Reason and Understanding
From the beginning to the end of Nature, Emerson stresses the particular importance of the intuitive type of comprehension, which he calls "Reason," in the terminology of English Romantic poetry. Reason is required to penetrate the universal laws and the divine mind. At the beginning of the Introduction, he calls for "a poetry and philosophy of insight" and "a religion by revelation" — his first references to intuition in the essay. Kantian "Reason" is linked with spiritual truth, Lockean "Understanding" with the laws of nature. Because Nature is a kind of manual for spiritualization, Reason holds a higher place in it than Understanding. Although Understanding is essential for the perception of material laws and in its application promotes a progressively broader vision, it does not by itself lead man to God.
In "Beauty," "Language," and "Discipline," Emerson examines Reason's revelation to man of the larger picture behind the multiplicity of details in the material world. In "Beauty," he describes the stimulation of the human intellect by natural beauty. He offers artistic creativity as the extreme love of and response to natural beauty. Art is developed in the essay as an insightful synthesis of parts into a whole, as are such other expressions of human creativity as poetry and architecture. The intuitively inspired formation of this sense of wholeness is similar to the comprehension of universal law, the ultimate goal advocated in Nature. In "Language," he describes the symbolism of original language as based on natural fact, and the integral relationship between language, nature, and spirit. He identifies Reason as the faculty that provides apprehension of spirit through natural symbols, and connects spirit with the universal soul itself:
Man is conscious of a universal soul within or behind his individual life. . . . This universal soul, he calls Reason: it is not mine or thine or his, but we are its; we are its property and men.
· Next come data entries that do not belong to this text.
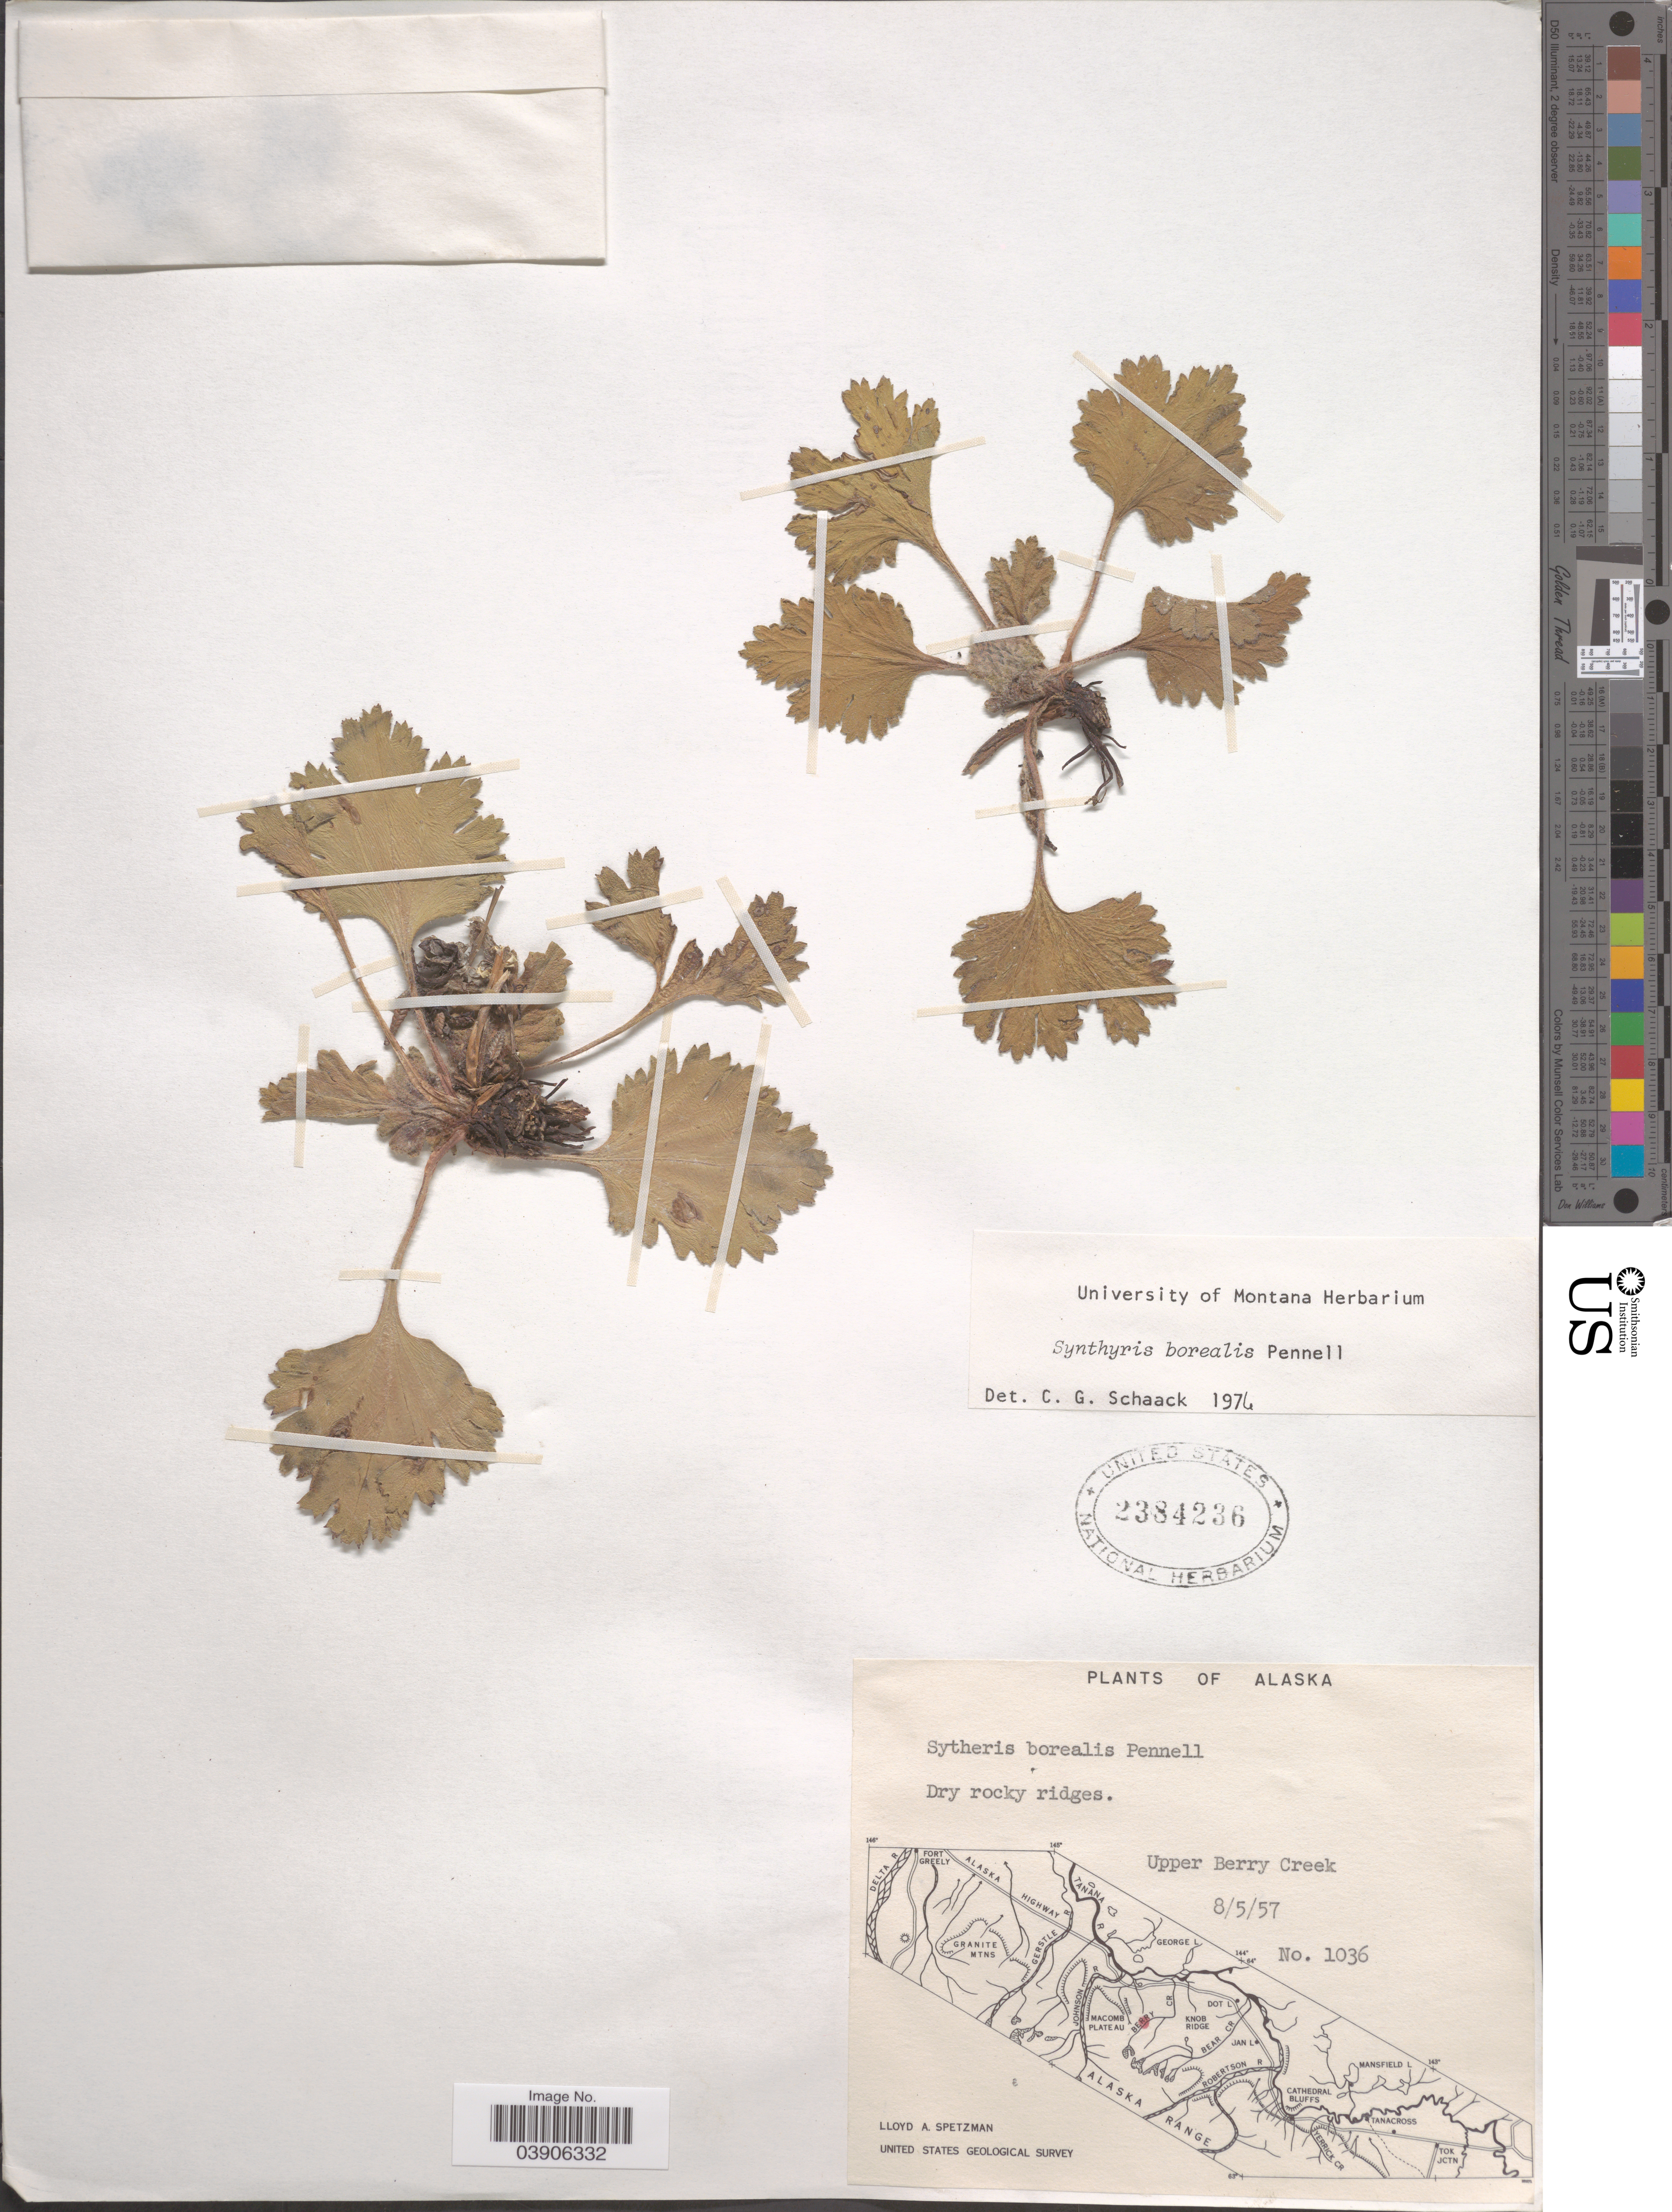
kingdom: Plantae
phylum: Tracheophyta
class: Magnoliopsida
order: Lamiales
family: Plantaginaceae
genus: Synthyris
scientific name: Synthyris borealis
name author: Pennell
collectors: L. Spetzman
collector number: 1036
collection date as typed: Transcribed d/m/y: 5/8/57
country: United States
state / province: Alaska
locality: Upper Berry Creek.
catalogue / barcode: US 2384236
And the blue sky in which the private earth is buried, the sky with its eternal calm, and full of everlasting orbs, is the type of Reason. That which, intellectually considered, we call Reason, considered in relation to nature, we call Spirit. Spirit is the Creator. Spirit hath life in itself. And man in all ages and countries, embodies it in his language. . . .
Reason, which imparts both vision into the absolute and also creative force as well, is thus presented more as God's reaching out into man than as an active capacity solely within man.